TASK REQUIREMENTS ▸ The required lines are those that contain "shows"; pull them out of the data and copy them.

** Opening RECORD SET block **

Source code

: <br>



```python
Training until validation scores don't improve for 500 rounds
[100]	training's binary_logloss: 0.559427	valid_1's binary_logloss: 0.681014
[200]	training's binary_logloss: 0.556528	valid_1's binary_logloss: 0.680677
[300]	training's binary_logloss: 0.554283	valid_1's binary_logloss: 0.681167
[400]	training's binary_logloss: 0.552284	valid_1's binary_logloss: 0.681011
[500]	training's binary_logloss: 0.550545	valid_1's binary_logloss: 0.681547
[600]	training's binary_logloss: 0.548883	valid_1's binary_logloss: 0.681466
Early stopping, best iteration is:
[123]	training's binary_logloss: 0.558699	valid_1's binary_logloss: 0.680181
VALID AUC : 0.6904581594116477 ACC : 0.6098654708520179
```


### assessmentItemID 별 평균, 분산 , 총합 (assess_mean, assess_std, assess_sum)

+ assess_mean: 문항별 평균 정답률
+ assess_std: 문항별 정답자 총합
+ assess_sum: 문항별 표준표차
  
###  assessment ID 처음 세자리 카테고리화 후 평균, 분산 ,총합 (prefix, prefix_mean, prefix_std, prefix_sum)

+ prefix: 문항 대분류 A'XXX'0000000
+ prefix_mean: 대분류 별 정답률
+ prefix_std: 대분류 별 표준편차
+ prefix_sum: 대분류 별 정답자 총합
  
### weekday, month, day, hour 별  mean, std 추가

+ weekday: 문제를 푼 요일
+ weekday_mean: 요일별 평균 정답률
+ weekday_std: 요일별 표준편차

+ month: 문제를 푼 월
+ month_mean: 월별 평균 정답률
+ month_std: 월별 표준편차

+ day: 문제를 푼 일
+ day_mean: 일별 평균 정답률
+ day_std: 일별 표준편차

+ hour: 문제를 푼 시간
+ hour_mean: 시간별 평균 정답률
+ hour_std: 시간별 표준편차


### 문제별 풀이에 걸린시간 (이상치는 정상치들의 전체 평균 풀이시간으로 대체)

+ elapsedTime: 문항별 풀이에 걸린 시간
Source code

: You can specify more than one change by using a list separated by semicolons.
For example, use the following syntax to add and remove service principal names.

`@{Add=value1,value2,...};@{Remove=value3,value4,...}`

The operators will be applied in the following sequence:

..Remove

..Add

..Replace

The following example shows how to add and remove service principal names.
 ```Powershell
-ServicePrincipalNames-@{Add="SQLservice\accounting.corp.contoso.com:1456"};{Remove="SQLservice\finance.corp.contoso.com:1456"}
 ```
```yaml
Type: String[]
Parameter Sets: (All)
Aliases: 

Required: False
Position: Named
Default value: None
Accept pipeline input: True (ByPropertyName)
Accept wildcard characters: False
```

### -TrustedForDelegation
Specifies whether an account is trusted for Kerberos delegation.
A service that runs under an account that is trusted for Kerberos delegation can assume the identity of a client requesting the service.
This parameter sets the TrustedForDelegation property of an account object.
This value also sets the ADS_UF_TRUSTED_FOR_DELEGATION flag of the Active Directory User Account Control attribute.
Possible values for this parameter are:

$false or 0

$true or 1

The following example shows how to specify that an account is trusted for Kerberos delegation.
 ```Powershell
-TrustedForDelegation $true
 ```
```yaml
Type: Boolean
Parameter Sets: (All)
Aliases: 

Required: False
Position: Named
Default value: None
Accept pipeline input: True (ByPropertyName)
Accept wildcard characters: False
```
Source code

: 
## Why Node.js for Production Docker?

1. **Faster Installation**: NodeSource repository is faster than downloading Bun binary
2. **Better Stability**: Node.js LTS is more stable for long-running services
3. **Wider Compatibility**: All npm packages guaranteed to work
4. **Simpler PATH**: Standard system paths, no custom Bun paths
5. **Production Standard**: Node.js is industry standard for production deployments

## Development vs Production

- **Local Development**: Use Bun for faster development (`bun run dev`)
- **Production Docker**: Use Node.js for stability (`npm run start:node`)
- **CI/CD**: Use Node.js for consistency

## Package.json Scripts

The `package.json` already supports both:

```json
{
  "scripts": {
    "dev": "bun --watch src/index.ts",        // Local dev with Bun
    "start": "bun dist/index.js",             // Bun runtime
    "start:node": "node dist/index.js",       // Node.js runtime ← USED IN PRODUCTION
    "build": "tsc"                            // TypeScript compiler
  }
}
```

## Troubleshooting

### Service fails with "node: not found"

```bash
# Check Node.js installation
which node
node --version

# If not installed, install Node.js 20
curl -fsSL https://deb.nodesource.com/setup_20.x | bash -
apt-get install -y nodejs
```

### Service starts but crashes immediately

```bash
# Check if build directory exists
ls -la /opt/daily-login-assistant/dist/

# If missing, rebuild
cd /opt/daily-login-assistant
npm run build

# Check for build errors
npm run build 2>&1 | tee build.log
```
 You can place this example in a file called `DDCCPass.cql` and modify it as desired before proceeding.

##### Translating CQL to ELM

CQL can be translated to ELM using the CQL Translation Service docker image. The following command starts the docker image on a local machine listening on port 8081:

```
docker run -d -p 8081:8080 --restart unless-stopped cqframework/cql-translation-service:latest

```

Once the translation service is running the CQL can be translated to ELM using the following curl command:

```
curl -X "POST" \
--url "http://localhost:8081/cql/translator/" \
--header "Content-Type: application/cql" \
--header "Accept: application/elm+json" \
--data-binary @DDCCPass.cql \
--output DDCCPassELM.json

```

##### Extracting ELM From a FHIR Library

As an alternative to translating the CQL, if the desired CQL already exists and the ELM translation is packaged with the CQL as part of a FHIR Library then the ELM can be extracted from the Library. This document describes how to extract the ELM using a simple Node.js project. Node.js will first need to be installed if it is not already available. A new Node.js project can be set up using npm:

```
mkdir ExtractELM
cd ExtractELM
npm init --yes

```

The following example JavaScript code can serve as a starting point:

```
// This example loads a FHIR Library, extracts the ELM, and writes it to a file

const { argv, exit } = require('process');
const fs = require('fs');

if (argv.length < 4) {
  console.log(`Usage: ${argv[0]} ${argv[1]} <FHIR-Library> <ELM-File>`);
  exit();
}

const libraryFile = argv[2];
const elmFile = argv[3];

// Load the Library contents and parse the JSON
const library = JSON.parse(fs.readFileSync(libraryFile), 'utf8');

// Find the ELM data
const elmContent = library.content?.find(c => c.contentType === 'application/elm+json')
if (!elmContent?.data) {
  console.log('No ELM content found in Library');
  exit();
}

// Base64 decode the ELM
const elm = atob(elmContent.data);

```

** Closing RECORD SET block **

REPLY ▸
The following example shows how to add and remove service principal names.
The following example shows how to specify that an account is trusted for Kerberos delegation.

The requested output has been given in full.